Music Reviews
Light Asylum

Light Asylum Light Asylum

(Mexican Summer) Buy it from Insound Rating - 6/10

It's hard to think of the last time a (really quite enjoyable) pop record worked so hard at making a bad first impression. If Light Asylum's non-sensical name wasn't bad enough, their eponymous debut has also been lumbered with some pretty off-putting artwork: initially the cover of Joy Division's Closer... IN SPACE!, now a so-gloomy-it's-practically-monochrome photograph apparently catching frontwoman Shannon Funchess in a recreation of Jenny Saville's Strategy (South Face/Front Face/North Face). (Although the music alluded to with those artistic references does give some idea of the duo's generally gloomy disposition). And then there's opening track, Hour Fortress, which is just a mess right from the title downwards. Sure, the pummelling, yet slightly tinny, beat that opens it is fine, if slightly obnoxious, but the rest? Ugh. Funchess comes in completely off-key and stays that way. With Light Asylum unashamedly aiming for the 80's synth pop revival tag there is a chance that they were attempting to recreate music in the manner in which many of us listened to it in that decade: in that flat moan created by a walkman with rapidly dying batteries, but such arguments would be a bit of stretch.

Fortunately, once that's over with, the rest of the album proves to be far more entertaining, in a very melodramatic sort of way. Much has been made of Funchess' supposed similarity to Grace Jones (although, it turns out, more in energy and attitude than voice) but it's almost as if there's a similar amount of another, it must be said slightly unhinged, icon of Black womanhood in her. As if following the advice of Tyra Banks, she's learned to channel her inner "fierceness", and it's something she does it a lot, as when she's not snarling her words she's outright bellowing them, thus lending something of an urgency to proceedings, even if it's not actually clear what she's actually getting at. Some bits are about religion; whether bad, such as the as-musically-brilliant-as-it-is-horribly-titled Pope Will Roll (a tenner says it'll be used in an advert for Barclaycard's contactless payment system before the year is out, what with its strategically placed "Charge me like a credit card, charge me" chorus); or good, as in the form of A Certain Someone, recycled here from their first EP, which, with its praise the heavens style exclamation "To know him, is to love him" is surely about Jesus (what's less clear is why there's a horse running around in the background, but that does make for an interesting quirk at least).

Otherwise: no idea, but whatever she's getting at it, it sounds important. Although this might have something to do with the early New Order/Depeche Mode style brutalist structures that her partner in crime Bruno Coviello devises to underpin her proclamations (not that that's all he does: Angel Tongue sees him make a so convincing it might actually be stealing attempt at Kraftwerk's territory).

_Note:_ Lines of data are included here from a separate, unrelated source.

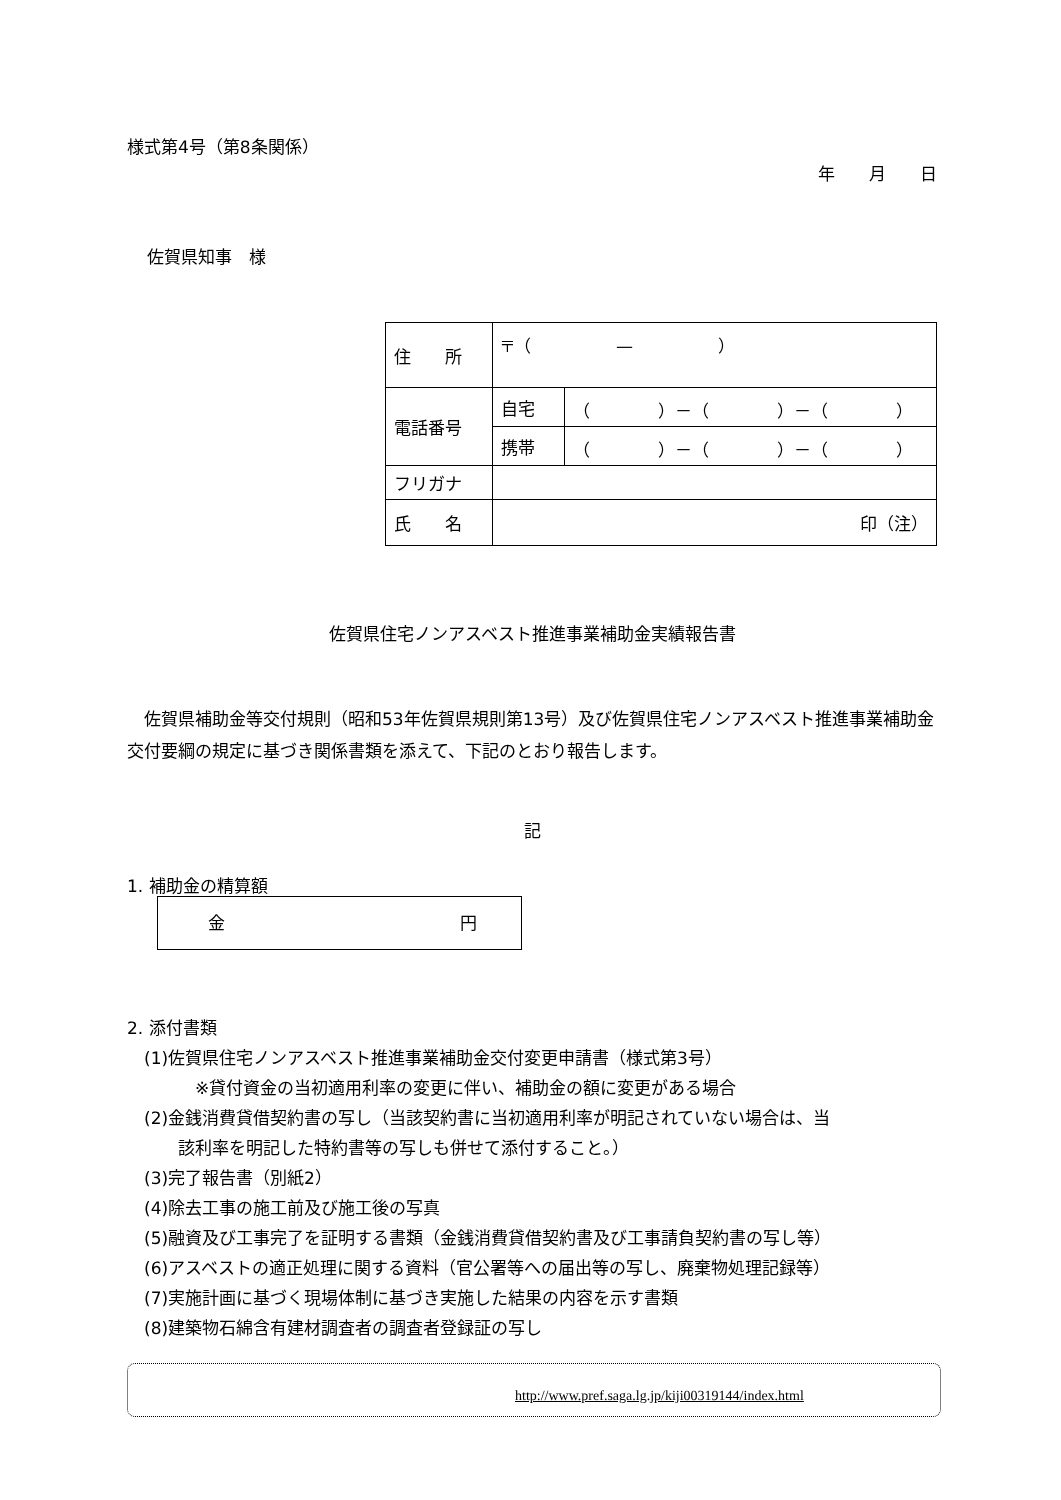様式第4号（第8条関係）
年　　月　　日
佐賀県知事　様
| 住 所 | 〒（ — ） | |
| 電話番号 | 自宅 | （ ）－（ ）－（ ） |
| | 携帯 | （ ）－（ ）－（ ） |
| フリガナ | | |
| 氏 名 | 印（注） | |
佐賀県住宅ノンアスベスト推進事業補助金実績報告書
　佐賀県補助金等交付規則（昭和53年佐賀県規則第13号）及び佐賀県住宅ノンアスベスト推進事業補助金交付要綱の規定に基づき関係書類を添えて、下記のとおり報告します。
記
1. 補助金の精算額
金 円
2. 添付書類
　(1)佐賀県住宅ノンアスベスト推進事業補助金交付変更申請書（様式第3号）
　　　　※貸付資金の当初適用利率の変更に伴い、補助金の額に変更がある場合
　(2)金銭消費貸借契約書の写し（当該契約書に当初適用利率が明記されていない場合は、当
　　　該利率を明記した特約書等の写しも併せて添付すること。）
　(3)完了報告書（別紙2）
　(4)除去工事の施工前及び施工後の写真
　(5)融資及び工事完了を証明する書類（金銭消費貸借契約書及び工事請負契約書の写し等）
　(6)アスベストの適正処理に関する資料（官公署等への届出等の写し、廃棄物処理記録等）
　(7)実施計画に基づく現場体制に基づき実施した結果の内容を示す書類
　(8)建築物石綿含有建材調査者の調査者登録証の写し
http://www.pref.saga.lg.jp/kiji00319144/index.html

It used to be the case that cultural credibility meant conveying issues of deathly importance, but in a flippant I-can't-actually-remember-if-I'm-being-sarcastic-anymore manner, but Light Asylum might be subscribing to a more recent trend: the Interpol-pioneered incomprehensible nonsense delivered as stony-faced as possible movement.

Not that it really matters though as, truthfully, Light Asylum works best if approached as a work of fantastic campness; after all, this would explain the whip-cracking sound effects on IPC. And this is no bad thing, as the sense of the ludicrously tragic was sadly rather at odds with Gen X/Y irony and so has been sadly missing from mainstream culture for decades now. As a result, there will no doubt be many who find the album excruciatingly tasteless (or to be kinder, tragically ludicrous), but, even so, Light Asylum does make for an excellent argument that Shannon Funchess should be crowned as this generation's very own larger-than-life, slightly scary, disco diva. Long may her reign continue.